SCITUATE, R.I. (WPRI) – The Rhode Island State Police has a nine-member team poised to review the thousands of pages of documents from the 38 Studios lawsuit set to be released by the courts, the Target 12 Investigators have learned.
Lt. Colonel Todd Catlow said the State Police Financial Crimes Unit has been charged with combing through the material.
“We have six sworn members and three civilian members that will be looking through those documents,” Catlow said. “Their goal is to uncover activity that would support a criminal charge.”
Catlow said the Financial Crimes Unit has been working an on-going probe into the controversial 38 Studios deal for years, making those investigators intimately familiar with the case.
“Some of the information we may already have through our own investigation,” Catlow said. “If there is information out there we don’t have already we want to see it, we want to see where it takes us.”
Late last month R.I. Superior Court Judge Michael Silverstein ordered the materials be unsealed as requested by Max Wistow, the state’s lead attorney. Among the documents set to see the light of day are depositions among key players including disgraced former House Speaker Gordon Fox.
As Target 12 first reported, Silverstein issued an order late Tuesday seeking any objections to the release of certain material. The judge has scheduled two hearings for next week to hear any concerns and ultimately decide if some documents will remain under wraps.
Catlow said the state police could petition the court through the attorney general’s office to release any material that may remain sealed.
On Tuesday Superior Court Clerk Henry Kinch Jr. said the documents could get released next week.
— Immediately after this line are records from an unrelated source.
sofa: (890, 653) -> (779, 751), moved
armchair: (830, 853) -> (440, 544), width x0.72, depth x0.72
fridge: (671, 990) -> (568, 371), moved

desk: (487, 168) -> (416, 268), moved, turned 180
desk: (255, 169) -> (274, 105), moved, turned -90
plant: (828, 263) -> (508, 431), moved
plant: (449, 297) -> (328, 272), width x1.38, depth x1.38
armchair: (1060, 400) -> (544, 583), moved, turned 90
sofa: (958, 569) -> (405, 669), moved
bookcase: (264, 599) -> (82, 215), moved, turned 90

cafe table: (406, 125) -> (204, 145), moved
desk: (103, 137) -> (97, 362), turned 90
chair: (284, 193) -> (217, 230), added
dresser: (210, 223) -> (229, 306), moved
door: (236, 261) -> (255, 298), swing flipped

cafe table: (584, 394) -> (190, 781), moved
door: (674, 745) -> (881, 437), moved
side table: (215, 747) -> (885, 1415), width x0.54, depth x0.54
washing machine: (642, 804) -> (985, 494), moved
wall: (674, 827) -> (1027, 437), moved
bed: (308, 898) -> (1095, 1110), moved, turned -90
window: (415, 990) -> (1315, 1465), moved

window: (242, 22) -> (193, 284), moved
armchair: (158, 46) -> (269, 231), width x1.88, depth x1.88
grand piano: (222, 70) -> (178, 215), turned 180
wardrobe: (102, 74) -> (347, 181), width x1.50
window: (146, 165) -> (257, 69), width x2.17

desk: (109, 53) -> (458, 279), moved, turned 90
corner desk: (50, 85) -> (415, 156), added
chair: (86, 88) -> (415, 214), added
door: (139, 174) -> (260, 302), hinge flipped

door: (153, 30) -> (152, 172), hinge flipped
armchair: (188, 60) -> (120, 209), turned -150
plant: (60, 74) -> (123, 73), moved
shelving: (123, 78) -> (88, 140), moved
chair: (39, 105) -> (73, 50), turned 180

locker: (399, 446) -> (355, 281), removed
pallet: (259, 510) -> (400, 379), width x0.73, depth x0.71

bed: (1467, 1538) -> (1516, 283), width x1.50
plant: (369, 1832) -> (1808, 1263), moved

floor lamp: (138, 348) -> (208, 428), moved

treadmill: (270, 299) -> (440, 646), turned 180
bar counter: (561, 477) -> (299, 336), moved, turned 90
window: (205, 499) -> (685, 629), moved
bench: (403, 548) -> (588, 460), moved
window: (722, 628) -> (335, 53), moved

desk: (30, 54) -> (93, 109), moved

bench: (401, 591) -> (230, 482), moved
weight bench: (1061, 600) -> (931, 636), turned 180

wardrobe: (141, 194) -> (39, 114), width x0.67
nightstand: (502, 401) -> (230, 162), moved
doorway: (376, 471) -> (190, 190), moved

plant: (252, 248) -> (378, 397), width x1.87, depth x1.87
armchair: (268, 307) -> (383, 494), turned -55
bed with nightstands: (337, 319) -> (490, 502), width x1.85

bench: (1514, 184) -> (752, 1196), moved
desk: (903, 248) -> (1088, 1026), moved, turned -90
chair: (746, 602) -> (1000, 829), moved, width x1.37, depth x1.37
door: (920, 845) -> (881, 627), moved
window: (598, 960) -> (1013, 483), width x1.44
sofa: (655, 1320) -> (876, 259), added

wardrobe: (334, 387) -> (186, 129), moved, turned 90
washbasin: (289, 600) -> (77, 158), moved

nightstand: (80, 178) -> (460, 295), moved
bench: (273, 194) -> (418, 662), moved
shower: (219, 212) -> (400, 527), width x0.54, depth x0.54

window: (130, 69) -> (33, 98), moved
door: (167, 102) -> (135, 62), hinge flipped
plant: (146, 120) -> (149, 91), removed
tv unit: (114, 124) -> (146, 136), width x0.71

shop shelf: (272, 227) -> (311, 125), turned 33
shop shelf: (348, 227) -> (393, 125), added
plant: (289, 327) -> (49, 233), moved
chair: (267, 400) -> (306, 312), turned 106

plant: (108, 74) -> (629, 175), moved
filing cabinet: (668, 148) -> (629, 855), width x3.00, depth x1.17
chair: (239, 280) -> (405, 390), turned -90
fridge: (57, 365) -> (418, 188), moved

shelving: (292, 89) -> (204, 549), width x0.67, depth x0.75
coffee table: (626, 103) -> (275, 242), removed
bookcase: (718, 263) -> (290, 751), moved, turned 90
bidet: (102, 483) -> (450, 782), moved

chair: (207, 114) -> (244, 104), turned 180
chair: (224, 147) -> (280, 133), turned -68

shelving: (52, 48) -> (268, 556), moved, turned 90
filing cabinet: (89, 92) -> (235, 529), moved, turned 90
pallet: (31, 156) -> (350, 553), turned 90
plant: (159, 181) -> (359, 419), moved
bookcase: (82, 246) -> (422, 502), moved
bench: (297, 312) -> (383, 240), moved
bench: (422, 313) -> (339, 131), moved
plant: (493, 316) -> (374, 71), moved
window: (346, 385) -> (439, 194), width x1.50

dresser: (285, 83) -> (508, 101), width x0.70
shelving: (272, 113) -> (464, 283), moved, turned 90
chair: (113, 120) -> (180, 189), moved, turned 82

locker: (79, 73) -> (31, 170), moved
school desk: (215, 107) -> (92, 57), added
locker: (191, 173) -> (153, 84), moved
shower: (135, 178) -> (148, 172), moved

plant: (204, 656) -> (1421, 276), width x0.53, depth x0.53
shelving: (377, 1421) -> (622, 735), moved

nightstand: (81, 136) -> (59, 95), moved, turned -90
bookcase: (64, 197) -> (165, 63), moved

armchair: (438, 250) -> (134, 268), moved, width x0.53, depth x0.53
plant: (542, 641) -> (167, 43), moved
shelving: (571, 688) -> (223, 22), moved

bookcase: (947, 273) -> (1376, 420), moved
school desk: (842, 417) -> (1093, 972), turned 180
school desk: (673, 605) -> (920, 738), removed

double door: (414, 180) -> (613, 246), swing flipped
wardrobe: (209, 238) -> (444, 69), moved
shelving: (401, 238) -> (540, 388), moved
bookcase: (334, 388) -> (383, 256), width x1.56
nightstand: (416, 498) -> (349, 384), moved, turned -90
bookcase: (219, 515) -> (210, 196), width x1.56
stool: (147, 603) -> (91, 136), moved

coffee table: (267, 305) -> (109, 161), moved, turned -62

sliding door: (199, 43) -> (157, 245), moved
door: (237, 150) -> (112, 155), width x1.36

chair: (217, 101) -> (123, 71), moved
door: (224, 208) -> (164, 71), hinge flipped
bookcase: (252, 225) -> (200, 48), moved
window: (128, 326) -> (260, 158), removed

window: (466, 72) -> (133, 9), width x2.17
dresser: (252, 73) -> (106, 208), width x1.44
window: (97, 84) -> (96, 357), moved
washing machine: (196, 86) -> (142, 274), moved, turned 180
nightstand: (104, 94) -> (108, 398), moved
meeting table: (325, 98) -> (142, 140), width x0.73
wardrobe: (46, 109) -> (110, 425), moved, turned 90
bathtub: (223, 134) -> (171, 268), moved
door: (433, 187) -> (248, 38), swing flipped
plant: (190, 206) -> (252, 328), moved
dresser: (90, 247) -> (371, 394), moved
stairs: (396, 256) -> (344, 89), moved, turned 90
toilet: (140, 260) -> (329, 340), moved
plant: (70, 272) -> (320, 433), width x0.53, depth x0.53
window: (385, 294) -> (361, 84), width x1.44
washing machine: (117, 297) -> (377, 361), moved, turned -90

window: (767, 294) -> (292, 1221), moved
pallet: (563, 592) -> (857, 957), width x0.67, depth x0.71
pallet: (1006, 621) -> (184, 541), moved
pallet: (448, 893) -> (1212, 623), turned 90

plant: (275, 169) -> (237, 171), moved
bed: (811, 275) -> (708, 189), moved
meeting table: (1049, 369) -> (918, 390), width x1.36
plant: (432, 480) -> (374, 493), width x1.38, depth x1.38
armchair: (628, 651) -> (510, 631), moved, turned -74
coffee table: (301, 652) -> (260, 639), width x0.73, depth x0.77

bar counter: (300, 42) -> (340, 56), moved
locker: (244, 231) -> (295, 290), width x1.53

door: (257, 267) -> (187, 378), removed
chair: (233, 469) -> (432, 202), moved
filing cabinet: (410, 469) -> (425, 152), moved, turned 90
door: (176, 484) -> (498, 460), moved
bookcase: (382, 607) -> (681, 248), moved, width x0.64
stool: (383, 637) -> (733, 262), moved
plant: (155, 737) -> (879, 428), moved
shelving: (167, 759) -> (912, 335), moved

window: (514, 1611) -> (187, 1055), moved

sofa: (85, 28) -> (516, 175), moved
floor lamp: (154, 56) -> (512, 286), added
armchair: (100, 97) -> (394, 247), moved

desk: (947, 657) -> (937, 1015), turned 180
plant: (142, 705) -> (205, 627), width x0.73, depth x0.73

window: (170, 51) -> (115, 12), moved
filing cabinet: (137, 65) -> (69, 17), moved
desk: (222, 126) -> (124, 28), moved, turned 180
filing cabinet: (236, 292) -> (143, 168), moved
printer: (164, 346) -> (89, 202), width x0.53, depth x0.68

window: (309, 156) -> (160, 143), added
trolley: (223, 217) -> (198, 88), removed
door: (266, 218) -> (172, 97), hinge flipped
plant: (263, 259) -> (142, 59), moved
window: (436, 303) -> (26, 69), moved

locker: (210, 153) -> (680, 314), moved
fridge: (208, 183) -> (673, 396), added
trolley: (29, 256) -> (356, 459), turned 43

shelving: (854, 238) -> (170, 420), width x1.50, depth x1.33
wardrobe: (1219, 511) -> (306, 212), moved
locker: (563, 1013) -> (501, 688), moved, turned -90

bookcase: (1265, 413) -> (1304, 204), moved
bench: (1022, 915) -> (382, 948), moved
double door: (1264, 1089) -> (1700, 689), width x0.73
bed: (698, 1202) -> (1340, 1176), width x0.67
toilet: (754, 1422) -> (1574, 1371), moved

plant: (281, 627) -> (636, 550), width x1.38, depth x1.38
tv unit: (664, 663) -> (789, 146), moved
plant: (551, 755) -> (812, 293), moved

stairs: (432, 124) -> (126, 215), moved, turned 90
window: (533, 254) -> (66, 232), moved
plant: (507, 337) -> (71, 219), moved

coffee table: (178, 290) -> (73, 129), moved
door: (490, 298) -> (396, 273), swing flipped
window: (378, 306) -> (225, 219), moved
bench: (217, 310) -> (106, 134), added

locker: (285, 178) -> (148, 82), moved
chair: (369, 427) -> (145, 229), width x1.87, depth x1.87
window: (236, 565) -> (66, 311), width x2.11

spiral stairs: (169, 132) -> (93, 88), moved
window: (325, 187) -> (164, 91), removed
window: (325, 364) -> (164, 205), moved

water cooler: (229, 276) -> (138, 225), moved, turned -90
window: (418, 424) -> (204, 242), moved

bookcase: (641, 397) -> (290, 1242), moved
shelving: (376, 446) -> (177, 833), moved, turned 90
Kinch said they are leaning toward providing a link on the judiciary website for people to review for themselves.
“The Financial Crimes Unit has been in touch with the clerk’s office to get some type of idea on how they are going to proceed,” said Catlow.
In court last month Wistow said the lawsuit has involved more than 100 deposition days and 67 witnesses. The lawsuit was filed against the architects of the 38 Studios deal by the Chafee administration in November 2012, a few months after the company filed for bankruptcy. The failed deal left taxpayers on the hook to repay about $89 million on bonds floated to lure the company to Rhode Island.
Catlow said the long-running investigation into 38 Studios is still active.
“We’ve reviewed it with the attorney general’s office,” he said. “We’ve worked hand in hand with the attorney general, with his staff and this investigation is basically in the review stages at this point.”